The prosecutor has admitted that his side “has not finalized its position on the most appropriate schedule for the parties to brief issues related” to Trump. Mr. Smith cites federal regulations, which mandate that a “Special Counsel shall comply with the rules, regulations, procedures, practices and policies of the Department of Justice. He or she shall consult with appropriate offices within the Department for guidance.”

Those same regulations, though, also explain that the “Special Counsel shall not be subject to the day-to-day supervision of any official of the Department,” though the “Attorney General may request that the Special Counsel provide an explanation for any investigative or prosecutorial step.” Attorney General Garland cited that provision when he appointed Mr. Smith two days after Trump declared his intention to attempt to regain the presidency. 

Mr. Smith’s invocation of a braintrust that comprises “other Justice Department components” is somewhat at odds with how he has previously described his office in the Mar-a-Lago case before Judge Aileen Cannon dismissed the charges and ruled that the special counsel was unconstitutionally appointed. The occasion was Trump’s argument that Mr. Smith’s “prosecution team” encompassed a range of federal agencies, who were therefore obligated to provide the 45th president with discovery materials.

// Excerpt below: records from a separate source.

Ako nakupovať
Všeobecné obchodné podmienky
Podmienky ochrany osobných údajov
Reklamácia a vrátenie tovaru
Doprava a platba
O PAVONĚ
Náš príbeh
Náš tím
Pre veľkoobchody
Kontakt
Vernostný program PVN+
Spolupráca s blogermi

The special counsel contended that his prosecution team was limited to “the prosecutors … and law enforcement officers of the [FBI] … who are working on this case, including members of the FBI’s Washington Field Office and Miami Field Division.” He made no mention of other “components.” If, say, Mr. Garland was involved in a meaningful way in the prosecution of that case, the Brady rule would have required him to turn over documents that could have attested, even possibly, to Trump’s innocence.

One possible explanation for this discrepancy is that Mr. Garland is now playing a more active role in Mr. Smith’s prosecutions, if he was not hands-on all along. Last month the attorney general took to television to accuse Judge Cannon of making a “basic mistake about the law” that he claims he, an experienced former federal prosecutor and judge, never would have made. When Mr. Garland appointed Mr. Smith, he emphasized a “commitment to both independence and accountability in particularly sensitive matters.”

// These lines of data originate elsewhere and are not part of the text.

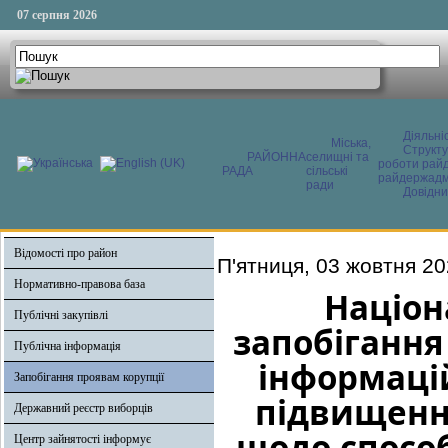
07 серпня 2026
Діяльні
Міська,
Структ
РАЙОННА
селищні та
роботи райд
РАДА
сільські
райдержадмі
ради
Довідни
Відомості про район
П'ятниця, 03 жовтня 20
Нормативно-правова база
Націон
Публічні закупівлі
запобігання 
Публічна інформація
інформацій
Запобігання проявам корупції
підвищення
Державний реєстр виборців
щодо способ
Центр зайнятості інформує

A clue to Mr. Smith’s sudden reversal to hitting the brakes from pushing the pedal could lie in the broader political environment. Ms. Harris’s brightening electoral fortunes could mean that Mr. Smith could have another four years to prosecute his two cases. Once the possibility of a trial before the election evaporated, Mr. Garland — and, possibly, President Biden and Ms. Harris — could have reckoned that it was better to proceed with caution. 

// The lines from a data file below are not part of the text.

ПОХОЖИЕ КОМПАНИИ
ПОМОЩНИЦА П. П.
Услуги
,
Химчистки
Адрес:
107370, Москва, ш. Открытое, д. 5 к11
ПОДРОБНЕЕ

Mr. Smith’s request for a delay could signal that he and Mr. Garland are considering revising their indictment to exclude acts that the Supreme Court has already ruled are immune, like Trump’s conversations with Vice President Pence and his interactions with the Department of Justice. Spending extra time now on a “slimmed down” superseding indictment could eventually smooth the path to a trial and a possible conviction. 

One legal scholar, Alan Dershowitz, tells the Sun that is the path Mr. Smith should have pursued from the beginning of the prosecution. By excising acts that are likely to be ruled inadmissible anyway, the special counsel — and his boss — could craft a renovated indictment whose more modest scope makes it more likely to survive appellate scrutiny.